A, Information about the 869 participants who were ever diagnosed by the study with a mental disorder; 712 met criteria for an internalizing disorder, 625 met criteria for an externalizing disorder, and 177 met criteria for a thought disorder. Each bar is divided according to whether, over the course of their lifetime, participants also met criteria for another disorder outside that family of disorders, met criteria for another disorder within that family of disorders, or met criteria for just a single disorder. B, Same analysis restricted to the 83 cohort members who received inpatient mental-health services: 74 met criteria for an internalizing disorder, 70 met criteria for an externalizing disorder, and 41 of 83 met criteria for a thought disorder.

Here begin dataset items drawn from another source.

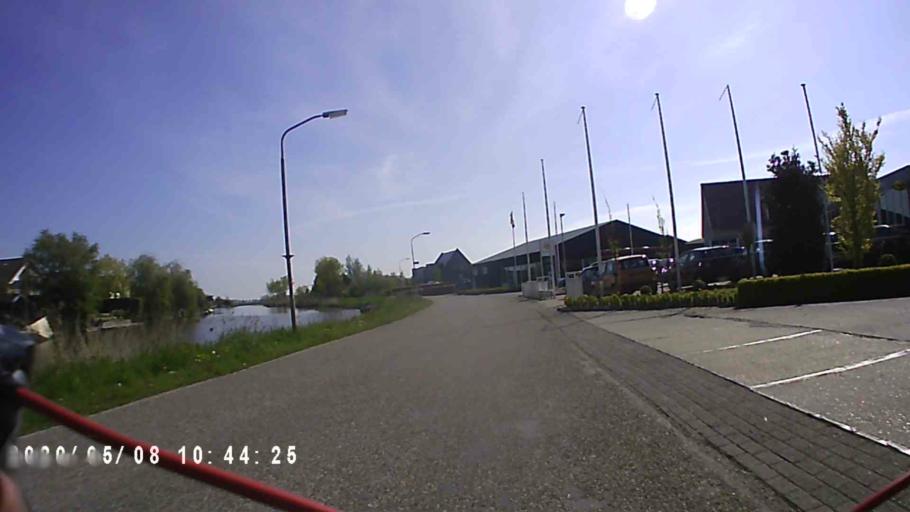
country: NL
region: Groningen
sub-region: Gemeente Winsum
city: Winsum
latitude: 53.3328
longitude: 6.5277
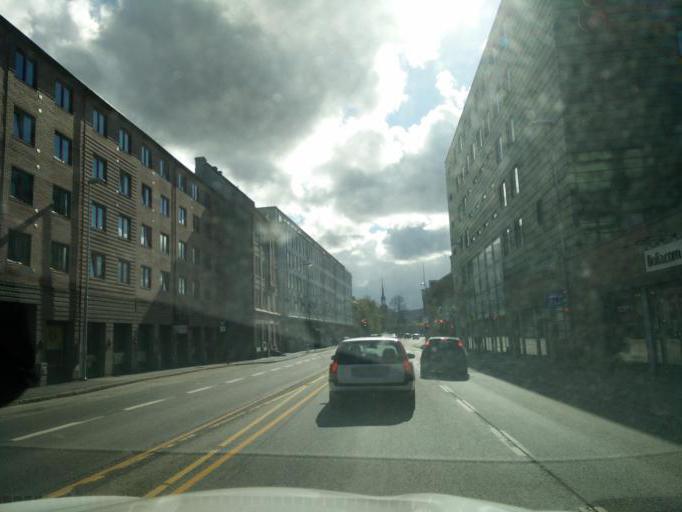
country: NO
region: Sor-Trondelag
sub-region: Trondheim
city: Trondheim
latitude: 63.4348
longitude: 10.4154
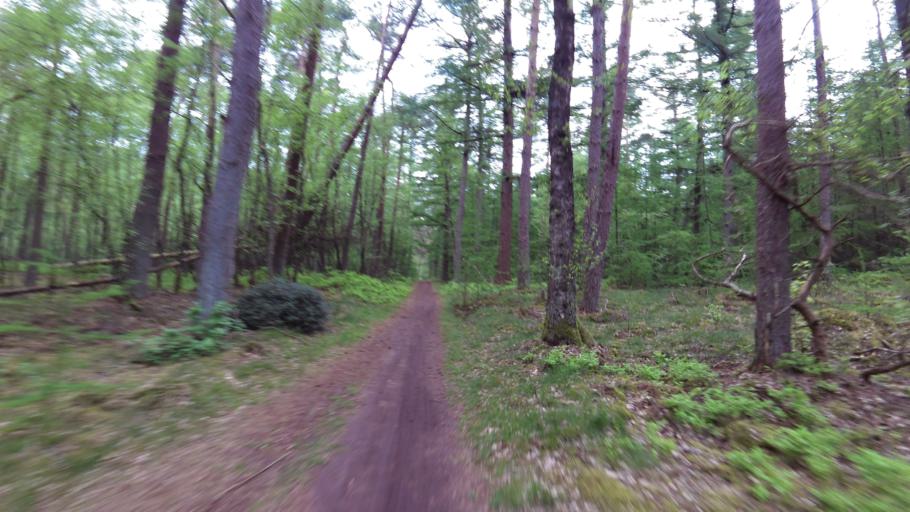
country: NL
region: Gelderland
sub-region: Gemeente Brummen
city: Eerbeek
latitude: 52.0772
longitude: 6.0505
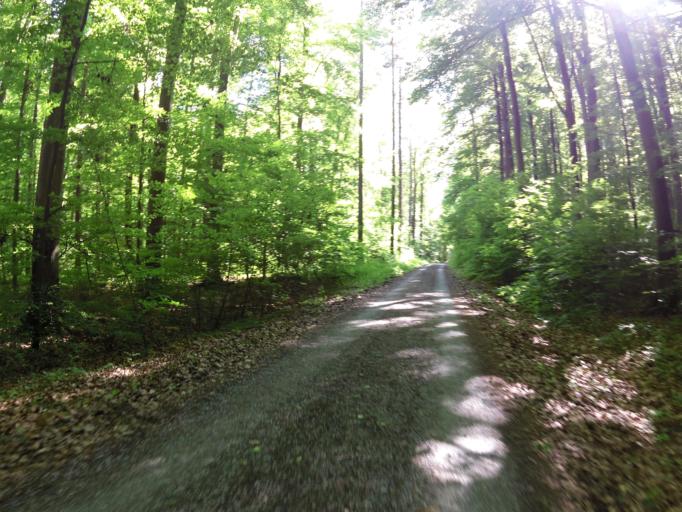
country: DE
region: Bavaria
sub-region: Regierungsbezirk Unterfranken
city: Reichenberg
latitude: 49.7502
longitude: 9.9059
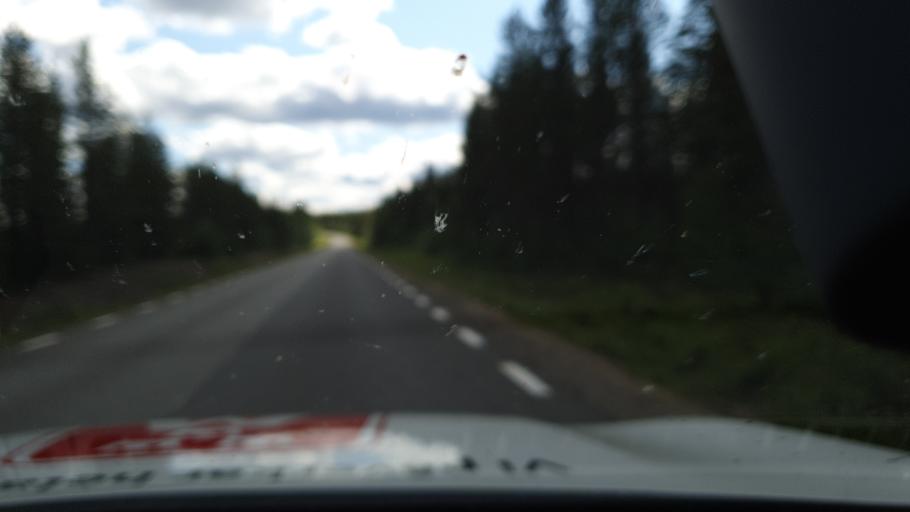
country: SE
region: Norrbotten
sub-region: Arjeplogs Kommun
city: Arjeplog
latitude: 65.5706
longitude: 18.1751
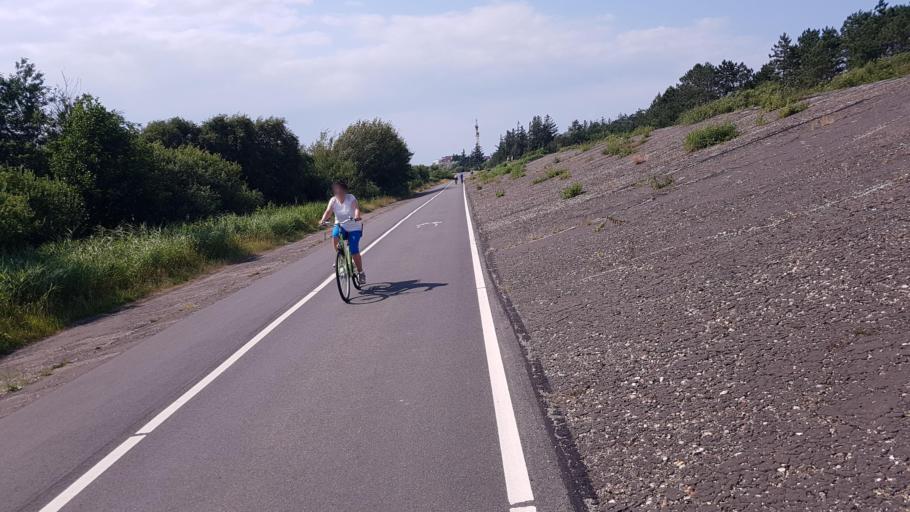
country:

Figure 4.. Ebb and Flow of Mental Disorders

Sankey diagrams show cohort members’ shifting diagnoses from 1 assessment phase to the next, from ages 11 to 15 years to age 45 years. The colors of the horizontal bands divide the diagram into different psychiatric statuses, as indicated in the key. The heights of the horizontal bars show the prevalence of different statuses at each assessment phase. A, Information for the full cohort of 1037 participants. B, Analysis restricted to 83 participants who received inpatient mental-health services (8% of the cohort). Note that it is possible to follow groups across contiguous adjacent assessments, not across the entire panel.

Figure 5.. Origins and Sequelae of the p-Factor

Graphs show that compromised brain health at age 3 years was associated with higher p-factor scores (A) and that higher p-factor scores were associated with more decline in cognitive ability from childhood to adulthood (B) and older brain age by midlife (C). In each panel, the p-factor score is standardized to a mean (SD) of 100 (15), and higher p-factor scores indicate more generalized psychopathology. In A and C, the bars of the histograms graph the proportions of the sample at different levels of the p-factor score (midpoint of 10-point bands): less than 85 (163 participants [16.3%]), 85 to 95 (237 participants [23.7%]), 95 to 105 (259 participants [25.9%]), 105 to 115 (189 participants [18.9%]), 115 to 125 (91 participants [9.1%]), and greater than 125 (61 participants [6.1%]). The circles and SE bars show the mean scores of individuals in each p-factor score group; these groups have been clumped solely for graphing purposes (with group size >50). The regression lines in A and C show the association between the p-factor score and its childhood correlates and adult sequelae. The regression coefficients reported in the text are based on the full distribution of p-factor scores (see eAppendix 11 in the Supplement for scatterplots).